Many things can be said in order to provide advice on your Dental admission test (DAT). Nevertheless, what you should always aim for is to be properly prepared for it, this means acquiring the knowledge necessary to actually get it done without too much fuss. Knowing how to improve your DAT scores starts by understanding as much as you can from the actual dental admission test.

So, let’s begin by covering the basics and then moving on to what you can actually expect from a DAT. This all starts from knowing exactly what you’ll be getting yourself into.

DAT scores

What is the DAT?

The dental admission test, known in shot as DAT, is a timed multiple-choice exam issued and conducted by the American Dental Association. This test aims to measure the general academic ability, comprehension of scientific information and perceptual ability of anyone taking it.

All dental school applicants are required to undergo this test before acceptance into any U.S. dental school. While your DAT scores aren’t the only thing that will decide if you get accepted or not, it is a requirement for acceptance and it carries the most weight.

Every dental school has particular minimal requirements that include minimal DAT scores that every applicant must meet in order to be considered. Other factors that are treated as requirements, such as a minimal GPA, are issued by each school individually as well.

Basically, if you want to become a dentist you need to prepare and make sure to get high DAT scores. Before I begin explaining the actual test, what it entails and each part it has. Let’s explain how to apply to it first.

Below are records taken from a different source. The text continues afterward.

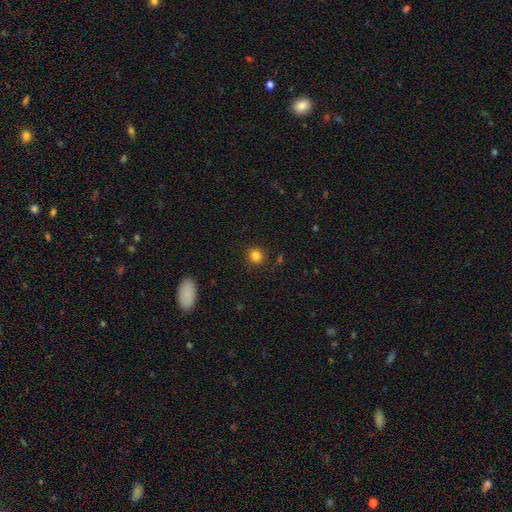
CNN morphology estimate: This is clearly a smooth galaxy (84%). How rounded: clearly round (90%). Merging: clearly none (89%).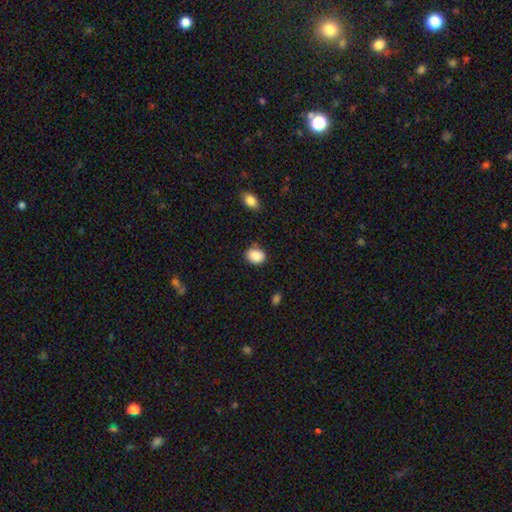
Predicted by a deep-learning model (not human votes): Smooth or featured? Predicted: smooth (p=0.88). How rounded? Predicted: in between (p=0.54). Merging? Predicted: none (p=0.81).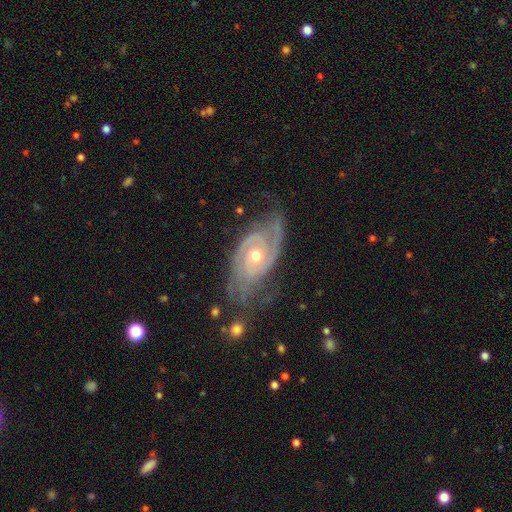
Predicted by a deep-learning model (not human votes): Q: Smooth or featured?
A: featured or disk (90%); runner-up: star or artifact (5%)
Q: Edge-on disk?
A: no (96%); runner-up: yes (4%)
Q: Bar?
A: no (70%); runner-up: weak (23%)
Q: Spiral arms?
A: yes (97%); runner-up: no (3%)
Q: Spiral winding?
A: tight (60%); runner-up: medium (32%)
Q: Spiral arm count?
A: 2 (50%); runner-up: 3 (22%)
Q: Bulge size?
A: moderate (70%); runner-up: small (25%)
Q: Merging?
A: none (65%); runner-up: minor disturbance (23%)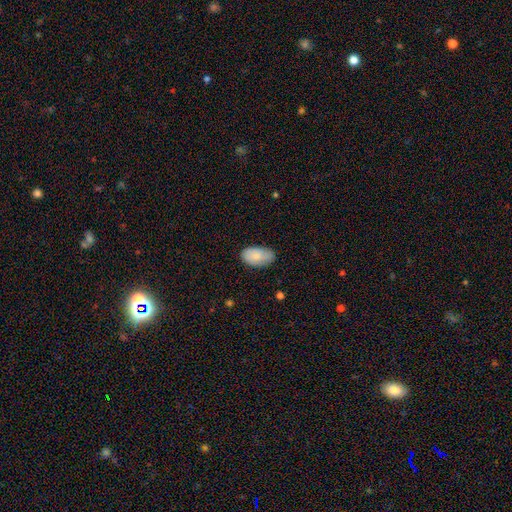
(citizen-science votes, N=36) smooth 92%, featured or disk 8%, star or artifact 0%. Down the decision tree: how rounded — in between (94%); merging — none (89%).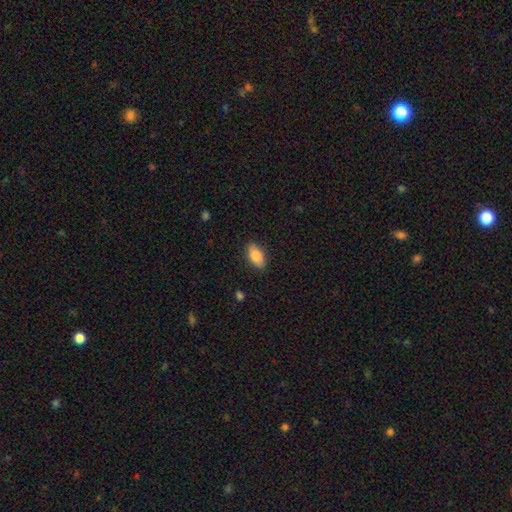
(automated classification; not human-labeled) Smooth or featured: smooth — 83% (featured or disk — 10%)
How rounded: in between — 90% (cigar-shaped — 7%)
Merging: none — 86% (minor disturbance — 10%)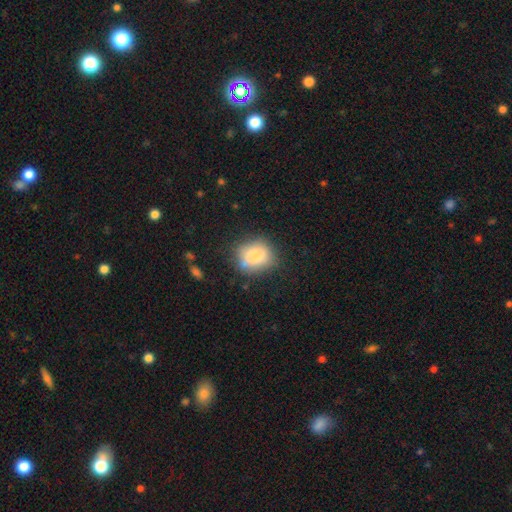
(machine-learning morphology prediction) Smooth or featured? smooth (82%)
How rounded? round (58%)
Merging? none (68%)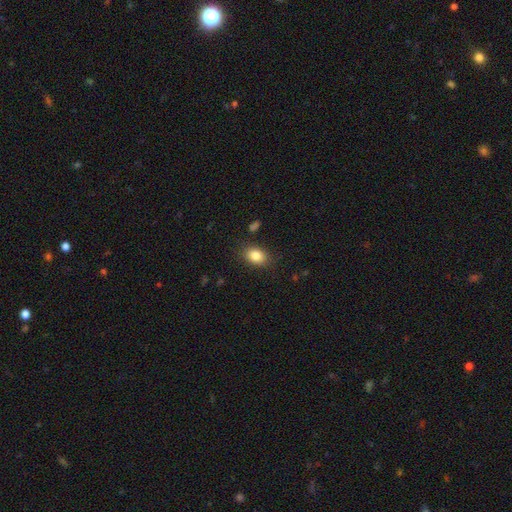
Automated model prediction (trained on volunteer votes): This appears to be a smooth galaxy with no disk features (85%) that is in between round and cigar-shaped (74%). Merging: none (84%).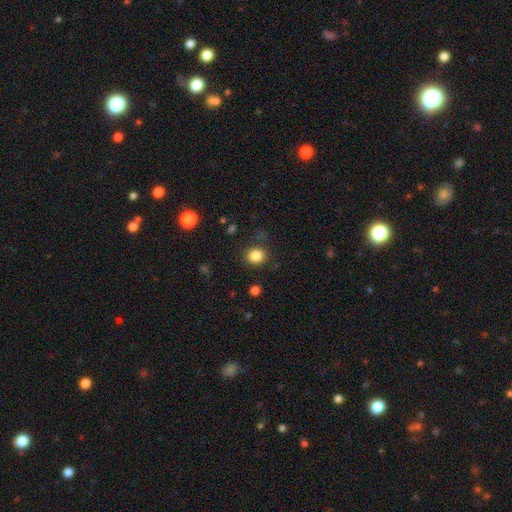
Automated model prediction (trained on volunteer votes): smooth 84%, star or artifact 11%, featured or disk 4%. Down the decision tree: how rounded — round (84%); merging — none (86%).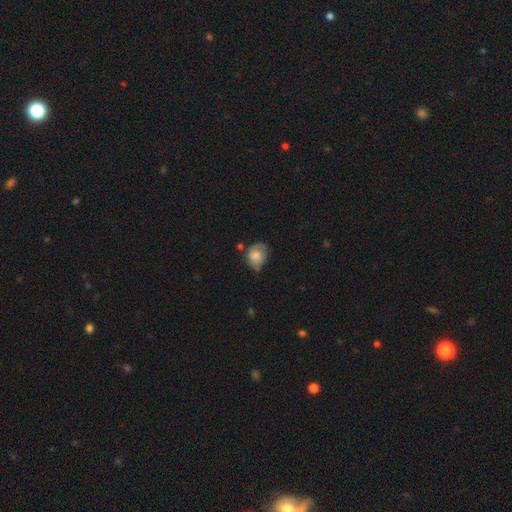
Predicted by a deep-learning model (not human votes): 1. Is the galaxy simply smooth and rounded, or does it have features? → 66% smooth, 26% featured or disk, 8% star or artifact.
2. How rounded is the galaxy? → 50% round, 49% in between, 1% cigar-shaped.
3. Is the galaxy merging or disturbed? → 45% none, 37% minor disturbance, 13% major disturbance, 5% merger.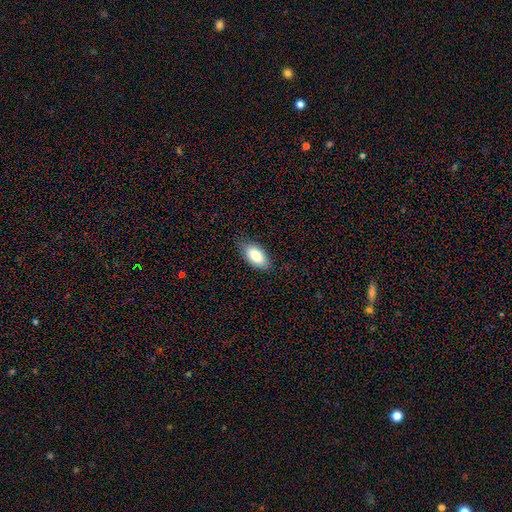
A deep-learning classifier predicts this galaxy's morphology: Q: Smooth or featured?
A: smooth (81%); runner-up: featured or disk (12%)
Q: How rounded?
A: in between (93%); runner-up: cigar-shaped (3%)
Q: Merging?
A: none (83%); runner-up: minor disturbance (14%)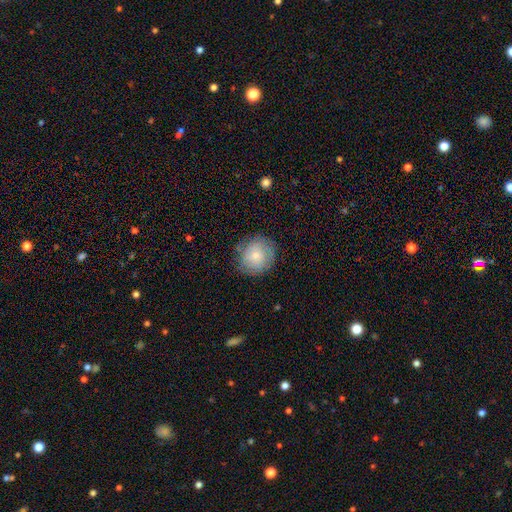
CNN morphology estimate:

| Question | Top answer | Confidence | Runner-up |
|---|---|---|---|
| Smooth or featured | smooth | 65% | featured or disk (28%) |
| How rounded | round | 87% | in between (12%) |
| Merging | none | 78% | minor disturbance (16%) |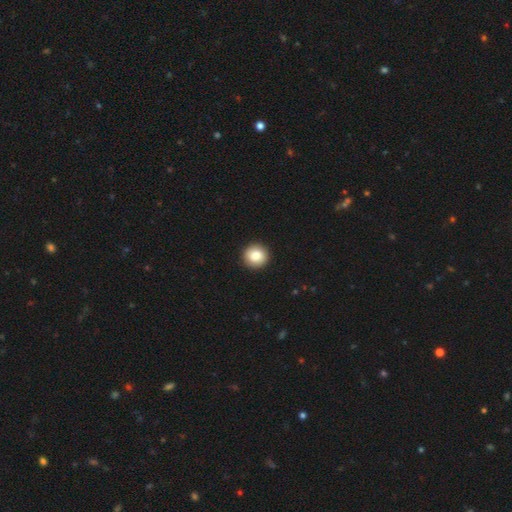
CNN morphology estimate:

What you need to know before addressing your DAT scores.

How do I apply to take the DAT?

Before you can take the DAT, you need to receive approval from the Department of Testing Services at the ADA. You will obtain a DENTPIN as a first step, then you’ll have to submit an application. That last bit can be done from this page.

After you’re approved you need to be ready and prepared. You will only have 6 months after approval to take the DAT. In addition to this, you won’t be able to receive a refund for your payment. This is why you need to be committed and ready to take the test before 6 months.

How much does the DAT cost?

Currently the fee to take the test is of 415$, this payment is not refundable and non-transferable. The payment covers the official reporting to all of the schools that you have listed on your DAT application. Also, an unofficial score report issued at the testing center and official score reporting to your pre-dental advisor.

You can submit updates to the schools you selected on your DAT application as long as you submit them to the ADA’s DTS at any point before the test. If this is not the case and those are not received before the test then you’ll have to pay a fee of 34$ per each report sent.

Is there financial assistance available for the DAT?

The American Dental Association (ADA) offers some help with the cost of the test. This is for students that are U.S. citizens or residents that have received financial aid from or for their educational institution. This financial help for the test covers 50% of the fee but it does not entail for any additional charges. A person taking the test that has previously received a fee waiver or that has taken the test before is not eligible for this financial help.

This fee waivers are limited and granted based on a first-come, first-served basis. If you’re interested in receiving a fee waiver yourself then you must submit a form with your financial information, your completed paper DAT application and your educational institution financial aid award letter. The necessary form can be requested from datexam@ada.org. You need to request the fee waiver writing in. This means that if you submit an electronic DAT application you are ineligible for a fee waiver.

When can I take the DAT?

Some good news here, the DAT is a test administered on a year-round basis. It’s taken at centers operated by Prometric Incorporated. After your application for the DAT has been approved, you will receive an email notification to visit Prometric, or to contact them to schedule a test appointment.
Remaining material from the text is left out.